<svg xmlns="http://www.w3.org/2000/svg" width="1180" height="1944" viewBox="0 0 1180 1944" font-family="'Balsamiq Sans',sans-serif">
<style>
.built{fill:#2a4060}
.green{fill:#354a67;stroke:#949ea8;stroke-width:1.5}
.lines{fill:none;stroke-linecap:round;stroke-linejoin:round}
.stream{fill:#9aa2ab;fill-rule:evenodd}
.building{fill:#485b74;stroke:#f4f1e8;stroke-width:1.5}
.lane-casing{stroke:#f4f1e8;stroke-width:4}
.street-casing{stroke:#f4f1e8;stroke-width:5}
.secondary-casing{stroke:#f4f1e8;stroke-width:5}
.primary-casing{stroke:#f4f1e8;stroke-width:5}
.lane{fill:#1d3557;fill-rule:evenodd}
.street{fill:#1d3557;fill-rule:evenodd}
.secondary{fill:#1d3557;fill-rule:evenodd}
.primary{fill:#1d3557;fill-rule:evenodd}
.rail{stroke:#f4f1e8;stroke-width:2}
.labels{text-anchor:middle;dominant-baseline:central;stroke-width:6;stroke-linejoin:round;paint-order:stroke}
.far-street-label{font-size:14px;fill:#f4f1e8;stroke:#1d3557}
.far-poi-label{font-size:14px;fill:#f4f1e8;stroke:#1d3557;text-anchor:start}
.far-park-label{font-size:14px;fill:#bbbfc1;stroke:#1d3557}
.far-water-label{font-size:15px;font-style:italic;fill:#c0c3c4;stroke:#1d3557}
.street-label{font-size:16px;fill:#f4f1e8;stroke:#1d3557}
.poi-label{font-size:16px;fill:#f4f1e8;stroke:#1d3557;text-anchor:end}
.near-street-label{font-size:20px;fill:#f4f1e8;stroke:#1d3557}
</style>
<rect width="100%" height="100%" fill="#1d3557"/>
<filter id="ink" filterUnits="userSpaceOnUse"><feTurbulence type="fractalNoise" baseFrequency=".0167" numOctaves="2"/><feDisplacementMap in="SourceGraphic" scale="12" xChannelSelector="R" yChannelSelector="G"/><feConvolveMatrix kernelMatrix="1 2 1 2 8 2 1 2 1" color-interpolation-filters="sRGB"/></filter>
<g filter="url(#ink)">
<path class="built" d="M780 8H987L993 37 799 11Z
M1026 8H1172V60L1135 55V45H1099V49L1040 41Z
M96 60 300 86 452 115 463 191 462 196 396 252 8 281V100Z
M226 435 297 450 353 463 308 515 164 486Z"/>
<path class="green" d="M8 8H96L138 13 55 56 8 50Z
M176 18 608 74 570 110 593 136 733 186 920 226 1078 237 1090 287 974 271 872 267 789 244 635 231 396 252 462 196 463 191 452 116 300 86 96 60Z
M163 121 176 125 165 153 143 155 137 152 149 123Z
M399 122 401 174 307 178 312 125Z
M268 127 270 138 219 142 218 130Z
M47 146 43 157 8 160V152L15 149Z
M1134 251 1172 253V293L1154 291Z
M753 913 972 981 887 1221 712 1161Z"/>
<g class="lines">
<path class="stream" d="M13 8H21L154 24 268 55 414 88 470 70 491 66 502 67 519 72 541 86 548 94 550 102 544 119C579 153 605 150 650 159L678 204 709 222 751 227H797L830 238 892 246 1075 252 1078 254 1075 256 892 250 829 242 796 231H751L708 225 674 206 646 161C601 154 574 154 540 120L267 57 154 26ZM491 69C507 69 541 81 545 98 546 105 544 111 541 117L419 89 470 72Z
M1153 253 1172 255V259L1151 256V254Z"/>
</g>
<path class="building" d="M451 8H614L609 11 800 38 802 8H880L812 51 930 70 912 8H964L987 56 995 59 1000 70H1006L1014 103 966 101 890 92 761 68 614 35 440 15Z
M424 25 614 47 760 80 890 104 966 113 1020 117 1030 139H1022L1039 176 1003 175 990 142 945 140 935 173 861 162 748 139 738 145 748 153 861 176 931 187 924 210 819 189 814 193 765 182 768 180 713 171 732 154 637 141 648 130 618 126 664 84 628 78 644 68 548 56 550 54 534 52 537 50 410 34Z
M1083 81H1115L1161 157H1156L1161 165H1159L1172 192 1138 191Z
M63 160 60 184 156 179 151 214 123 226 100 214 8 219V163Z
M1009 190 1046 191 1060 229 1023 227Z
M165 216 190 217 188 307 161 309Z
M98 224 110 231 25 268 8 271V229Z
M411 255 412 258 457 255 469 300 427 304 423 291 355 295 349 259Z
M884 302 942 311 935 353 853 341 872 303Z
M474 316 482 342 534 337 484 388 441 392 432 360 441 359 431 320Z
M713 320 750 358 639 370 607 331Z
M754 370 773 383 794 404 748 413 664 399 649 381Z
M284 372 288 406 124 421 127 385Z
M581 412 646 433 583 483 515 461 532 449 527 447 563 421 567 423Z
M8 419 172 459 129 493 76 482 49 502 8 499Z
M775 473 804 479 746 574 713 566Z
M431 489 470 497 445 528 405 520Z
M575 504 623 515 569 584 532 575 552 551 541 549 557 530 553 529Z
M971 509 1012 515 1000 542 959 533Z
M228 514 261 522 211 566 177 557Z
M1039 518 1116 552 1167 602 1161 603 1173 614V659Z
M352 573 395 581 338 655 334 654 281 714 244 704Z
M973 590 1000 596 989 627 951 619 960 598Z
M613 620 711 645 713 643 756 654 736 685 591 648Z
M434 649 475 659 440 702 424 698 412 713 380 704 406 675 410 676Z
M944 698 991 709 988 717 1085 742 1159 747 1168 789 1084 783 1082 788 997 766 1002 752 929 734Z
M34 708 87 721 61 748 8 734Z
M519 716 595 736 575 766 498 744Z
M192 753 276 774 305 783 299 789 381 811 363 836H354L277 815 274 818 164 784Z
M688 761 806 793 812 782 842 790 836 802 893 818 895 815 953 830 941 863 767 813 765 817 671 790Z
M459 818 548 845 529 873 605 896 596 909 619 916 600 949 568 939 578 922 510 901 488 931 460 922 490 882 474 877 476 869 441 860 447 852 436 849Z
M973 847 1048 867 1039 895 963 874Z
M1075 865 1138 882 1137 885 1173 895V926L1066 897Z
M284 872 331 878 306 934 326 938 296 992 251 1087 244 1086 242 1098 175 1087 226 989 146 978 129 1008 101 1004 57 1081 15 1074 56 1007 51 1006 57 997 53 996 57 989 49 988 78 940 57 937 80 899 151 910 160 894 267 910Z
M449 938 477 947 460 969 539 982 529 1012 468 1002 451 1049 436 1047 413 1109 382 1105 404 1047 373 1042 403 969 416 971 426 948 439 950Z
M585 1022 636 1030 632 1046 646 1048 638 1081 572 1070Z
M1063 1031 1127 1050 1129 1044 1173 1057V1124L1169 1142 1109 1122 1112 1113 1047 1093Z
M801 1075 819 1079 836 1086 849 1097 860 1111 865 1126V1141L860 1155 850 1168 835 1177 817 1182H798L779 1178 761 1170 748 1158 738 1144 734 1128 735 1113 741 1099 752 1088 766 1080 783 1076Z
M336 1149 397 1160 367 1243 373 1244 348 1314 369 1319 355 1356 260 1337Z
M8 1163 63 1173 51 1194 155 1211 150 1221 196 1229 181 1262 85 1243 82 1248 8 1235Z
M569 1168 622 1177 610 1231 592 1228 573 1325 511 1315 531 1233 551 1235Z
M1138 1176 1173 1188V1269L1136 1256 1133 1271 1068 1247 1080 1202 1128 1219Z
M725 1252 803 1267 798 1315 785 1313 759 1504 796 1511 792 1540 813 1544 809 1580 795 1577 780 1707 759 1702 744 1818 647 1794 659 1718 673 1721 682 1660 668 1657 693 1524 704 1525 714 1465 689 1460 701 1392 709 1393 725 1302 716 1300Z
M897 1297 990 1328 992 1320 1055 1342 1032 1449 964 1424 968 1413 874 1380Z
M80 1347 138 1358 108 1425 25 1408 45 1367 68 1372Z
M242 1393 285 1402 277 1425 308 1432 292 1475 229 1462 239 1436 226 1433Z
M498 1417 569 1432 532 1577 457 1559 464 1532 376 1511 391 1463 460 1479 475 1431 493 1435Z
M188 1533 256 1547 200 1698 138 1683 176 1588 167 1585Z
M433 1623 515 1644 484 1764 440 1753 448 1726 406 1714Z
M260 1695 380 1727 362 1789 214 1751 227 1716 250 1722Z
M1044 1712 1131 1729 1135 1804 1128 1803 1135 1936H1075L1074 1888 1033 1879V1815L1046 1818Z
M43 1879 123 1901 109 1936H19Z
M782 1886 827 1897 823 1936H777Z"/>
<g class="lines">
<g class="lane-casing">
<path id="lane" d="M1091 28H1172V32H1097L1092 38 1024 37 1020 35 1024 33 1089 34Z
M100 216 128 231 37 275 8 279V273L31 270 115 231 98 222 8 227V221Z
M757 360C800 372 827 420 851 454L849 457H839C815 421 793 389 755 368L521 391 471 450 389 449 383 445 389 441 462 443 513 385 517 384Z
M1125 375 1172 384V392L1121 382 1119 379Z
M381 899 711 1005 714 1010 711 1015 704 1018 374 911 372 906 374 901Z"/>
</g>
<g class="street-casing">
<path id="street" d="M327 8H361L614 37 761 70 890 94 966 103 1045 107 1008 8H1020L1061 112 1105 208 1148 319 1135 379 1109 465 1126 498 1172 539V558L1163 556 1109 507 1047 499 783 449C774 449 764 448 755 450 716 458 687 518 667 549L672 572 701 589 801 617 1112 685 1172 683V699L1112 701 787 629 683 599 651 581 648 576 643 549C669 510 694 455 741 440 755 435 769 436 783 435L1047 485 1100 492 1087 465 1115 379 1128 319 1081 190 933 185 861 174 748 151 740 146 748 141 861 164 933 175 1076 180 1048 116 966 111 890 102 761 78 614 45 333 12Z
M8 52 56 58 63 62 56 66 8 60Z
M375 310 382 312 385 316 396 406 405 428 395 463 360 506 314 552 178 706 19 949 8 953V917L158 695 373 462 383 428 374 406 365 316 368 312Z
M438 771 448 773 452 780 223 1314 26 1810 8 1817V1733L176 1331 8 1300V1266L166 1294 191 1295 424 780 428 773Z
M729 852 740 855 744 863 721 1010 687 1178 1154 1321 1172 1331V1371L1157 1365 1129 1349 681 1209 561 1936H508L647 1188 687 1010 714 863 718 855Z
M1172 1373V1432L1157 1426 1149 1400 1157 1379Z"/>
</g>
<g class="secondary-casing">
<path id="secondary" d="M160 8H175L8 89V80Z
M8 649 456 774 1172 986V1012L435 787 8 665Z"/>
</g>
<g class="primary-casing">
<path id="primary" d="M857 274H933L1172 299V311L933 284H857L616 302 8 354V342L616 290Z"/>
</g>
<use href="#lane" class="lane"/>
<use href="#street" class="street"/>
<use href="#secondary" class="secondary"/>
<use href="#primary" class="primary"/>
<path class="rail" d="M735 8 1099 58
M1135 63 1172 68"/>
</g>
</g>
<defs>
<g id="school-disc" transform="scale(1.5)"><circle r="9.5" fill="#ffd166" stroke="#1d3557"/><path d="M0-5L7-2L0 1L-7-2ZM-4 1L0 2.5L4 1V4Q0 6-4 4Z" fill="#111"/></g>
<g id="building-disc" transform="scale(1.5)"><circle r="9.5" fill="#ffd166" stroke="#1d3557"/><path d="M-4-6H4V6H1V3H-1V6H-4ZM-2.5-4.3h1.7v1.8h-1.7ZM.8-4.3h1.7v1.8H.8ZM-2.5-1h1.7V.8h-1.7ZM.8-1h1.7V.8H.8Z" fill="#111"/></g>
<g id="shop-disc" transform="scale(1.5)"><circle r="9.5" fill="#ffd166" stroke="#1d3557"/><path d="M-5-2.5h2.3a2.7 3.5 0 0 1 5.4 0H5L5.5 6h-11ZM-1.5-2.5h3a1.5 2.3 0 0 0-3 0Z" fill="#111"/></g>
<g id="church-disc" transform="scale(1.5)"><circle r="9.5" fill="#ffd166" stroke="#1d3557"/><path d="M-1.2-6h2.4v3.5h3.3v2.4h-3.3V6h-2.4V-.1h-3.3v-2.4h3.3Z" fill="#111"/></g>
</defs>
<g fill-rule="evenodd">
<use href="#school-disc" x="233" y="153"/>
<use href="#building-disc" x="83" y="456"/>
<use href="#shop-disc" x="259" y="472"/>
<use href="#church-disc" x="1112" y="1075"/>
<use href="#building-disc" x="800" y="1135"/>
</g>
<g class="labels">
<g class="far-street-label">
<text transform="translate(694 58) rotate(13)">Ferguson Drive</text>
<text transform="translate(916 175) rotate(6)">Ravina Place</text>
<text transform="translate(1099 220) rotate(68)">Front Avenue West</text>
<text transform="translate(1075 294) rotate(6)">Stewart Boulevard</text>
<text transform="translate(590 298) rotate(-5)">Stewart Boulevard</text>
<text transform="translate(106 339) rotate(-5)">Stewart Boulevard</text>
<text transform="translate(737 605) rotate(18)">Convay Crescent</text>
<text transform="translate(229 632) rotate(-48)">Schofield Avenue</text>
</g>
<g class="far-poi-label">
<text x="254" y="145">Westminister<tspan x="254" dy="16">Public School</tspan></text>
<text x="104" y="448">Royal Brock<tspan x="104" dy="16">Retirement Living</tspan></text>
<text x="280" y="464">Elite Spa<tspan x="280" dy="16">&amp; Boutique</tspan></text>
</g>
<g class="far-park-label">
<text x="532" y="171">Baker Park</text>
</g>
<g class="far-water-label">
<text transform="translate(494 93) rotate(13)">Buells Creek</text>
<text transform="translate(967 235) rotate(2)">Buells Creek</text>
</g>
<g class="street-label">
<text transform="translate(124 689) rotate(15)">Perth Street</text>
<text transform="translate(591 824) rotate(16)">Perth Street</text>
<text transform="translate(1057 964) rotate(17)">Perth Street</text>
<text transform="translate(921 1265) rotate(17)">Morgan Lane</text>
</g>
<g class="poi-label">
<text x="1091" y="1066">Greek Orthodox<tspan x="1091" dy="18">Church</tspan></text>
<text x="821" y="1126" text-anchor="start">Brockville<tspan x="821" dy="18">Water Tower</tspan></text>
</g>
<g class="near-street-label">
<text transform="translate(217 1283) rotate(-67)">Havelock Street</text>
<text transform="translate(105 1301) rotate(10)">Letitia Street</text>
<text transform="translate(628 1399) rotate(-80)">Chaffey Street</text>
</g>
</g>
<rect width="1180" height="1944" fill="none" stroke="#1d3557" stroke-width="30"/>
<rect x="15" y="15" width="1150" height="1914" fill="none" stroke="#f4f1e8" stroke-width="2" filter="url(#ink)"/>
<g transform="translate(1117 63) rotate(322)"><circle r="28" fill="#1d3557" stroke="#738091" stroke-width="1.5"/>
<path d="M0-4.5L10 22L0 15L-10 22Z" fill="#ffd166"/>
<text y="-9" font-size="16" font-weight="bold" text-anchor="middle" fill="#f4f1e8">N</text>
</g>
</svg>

What needs to be done
"evenodd" is the word to look for; copy every line of the data that has it.

Exercise answer
.stream{fill:#9aa2ab;fill-rule:evenodd}
.lane{fill:#1d3557;fill-rule:evenodd}
.street{fill:#1d3557;fill-rule:evenodd}
.secondary{fill:#1d3557;fill-rule:evenodd}
.primary{fill:#1d3557;fill-rule:evenodd}
<g fill-rule="evenodd">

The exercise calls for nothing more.